肠外营养改善患者结局的治疗策略:细胞信号转导网络线索
肠绒毛由脉管核心和上皮层组成,其形成过程主要发生在胚胎期。长期PN会导致肠绒毛萎缩、低平,肠吸收和肠屏障功能损害,导致不良临床结局,而暂无证据表明肠绒毛可再生。
为了探讨肠绒毛形成过程的细胞和分子机制,美国密歇根大学医学院对小鼠进行研究,发现Notch信号通路能调控胚胎期肠绒毛的血管芽生成,抑制上皮细胞中Notch信号通路可使血管芽过度生长,导致绒毛异常。这为研究肠绒毛的生长过程、修复再生提供了新的方向。
JPEN J Parenter Enteral Nutr. 2016;40:141-143.
Toward Therapeutic Strategies to Improve Patient Outcome With Parenteral Nutrition: Clues From Cell Signaling Networks.
Katherine D. Walton; Deepa Chandhrasekhar; Daniel Teitelbaum; Deborah L. Gumucio.
University of Michigan Medical School, Ann Arbor, MI, USA.
Purpose: Villi increase the intestinal absorptive area by 10-fold. They are composed of an epithelial layer and a mesodermal core that includes vascular and lymphatic networks. Loss of intestinal length (surgical or congenital) or loss of villi due to inflammation can result in malabsorption. Parenteral nutrition provides lifesaving support; however, the villi of patients receiving PN undergo atrophy, shortening/flattening of villi, and decreased barrier function, resulting in compromised protection against intestinal flora. Atrophy is accompanied by remodeling of the vascular core and activation of cell signaling networks used to communicate between the vasculature and epithelial cells of the intestine during development and homeostasis.

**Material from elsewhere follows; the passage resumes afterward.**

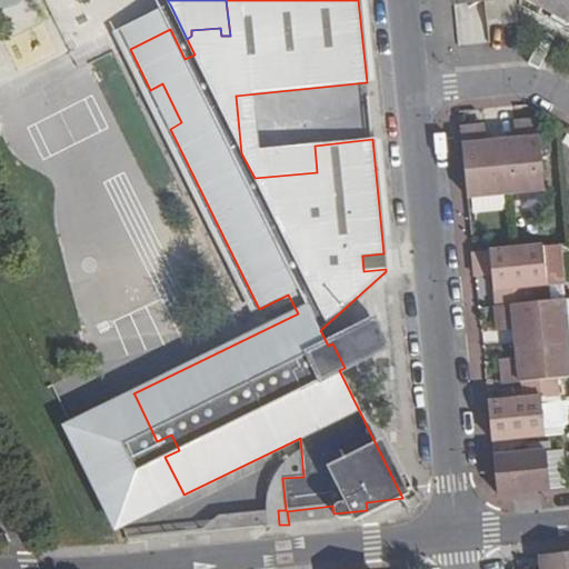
[(568,0),(539,0),(545,2),(540,9),(568,25),(568,22),(568,0)]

These cell signaling networks also drive adaptive changes following bowel resection (eg, lengthening and widening); however, there is no evidence that new villi form in adult tissues, and the growth of villi in cultured explants is currently limited. Villus formation may be primarily a fetal event; therefore, understanding how these signaling networks drive villus morphogenesis will aid in identifying therapeutic strategies toward generating villus growth in patients and engineered intestinal tissues. In the fetal mouse, villi emerge from a flat epithelium following the formation of mesodermal cell clusters that grow with the emerging villus and become part of the villus core. Nascent clusters contain vascular elements, without which villi fail to form, providing a direct link between the vasculature and villus growth. Little is known about the timing or molecular signals controlling intestinal vascular development, though in other systems, Notch signaling is a critical regulator. Here, examination in mouse models with altered Notch signaling reveals some of the underlying cellular and molecular mechanisms involved in villus development.

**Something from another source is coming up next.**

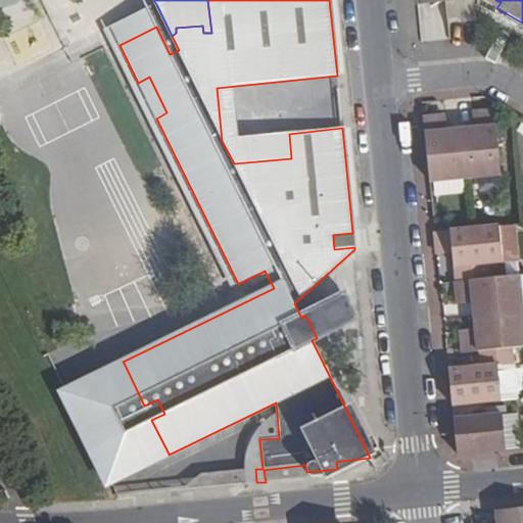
[(156,4),(147,8),(156,27),(170,54),(179,50),(172,36),(156,4)]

Methods: Vasculature, epithelium, and clusters were stained with tissue-specific antibodies to examine their relationships at key stages of development. Then, to investigate the role of Notch in linking mesenchymal clusters and vasculature, Notch signaling was perturbed by deleting Rbpj, a required cofactor, specifically in the vasculature or in the mesenchymal cluster cells prior to cluster formation. Changes in villus vasculature and cluster pattern were examined to determine the contribution of Notch signaling in each cell type to villus patterning.

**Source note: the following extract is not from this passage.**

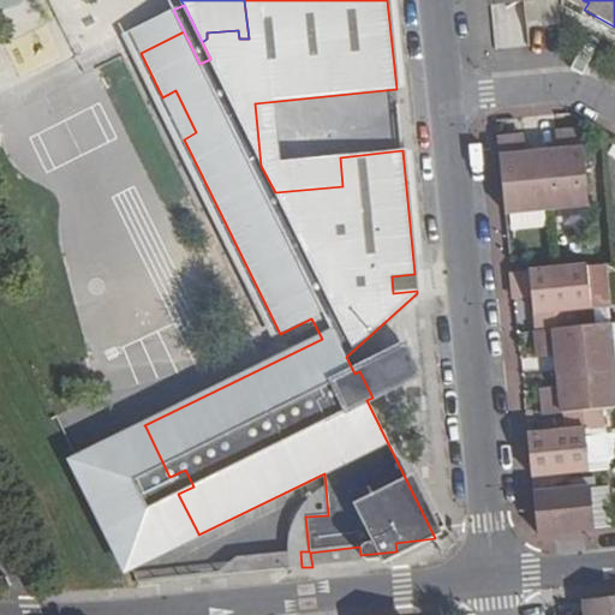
[(173,10),(130,31),(141,53),(184,31),(173,10)]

Results: Vasculature first appears as individual cells at E10.5. By E12.5, sprouts from the vascular plexus reach toward the epithelium and interact with subepithelial mesenchymal cells. Clusters are first detected at E14 as small aggregations of 5-8 cells that are intimately associated with 2 vascular sprouts. At E14.5 clusters have grown to about 25 cells and continue to be tightly associated with the 2 vascular sprouts. By E15, the clusters contain about 50 cells, and each cluster has a large stellate-like cell that is positive for VEGFRa and Ecadherin and is Notch responsive. Further characterization of the role of this stellate cell in cluster formation, vascular patterning, and villus outgrowth is a future goal. Intestines with loss of Notch signaling in the cluster cells appear to have normal villi with clusters and vasculature similar to control littermates. However, loss of Notch signaling in endothelial cells results in abnormal villi with multiple large clusters and vascular overgrowth.
Conclusions: Notch signaling regulates vascular pattern and development in the embryonic intestine. Loss of endothelial Notch signaling increases vascular sprouting and results in larger villi with multiple clusters. Vascular sprouts may provide a cue for the initiation of mesenchymal clusters.
Financial support: A.S.P.E.N. Rhoads Research Foundation.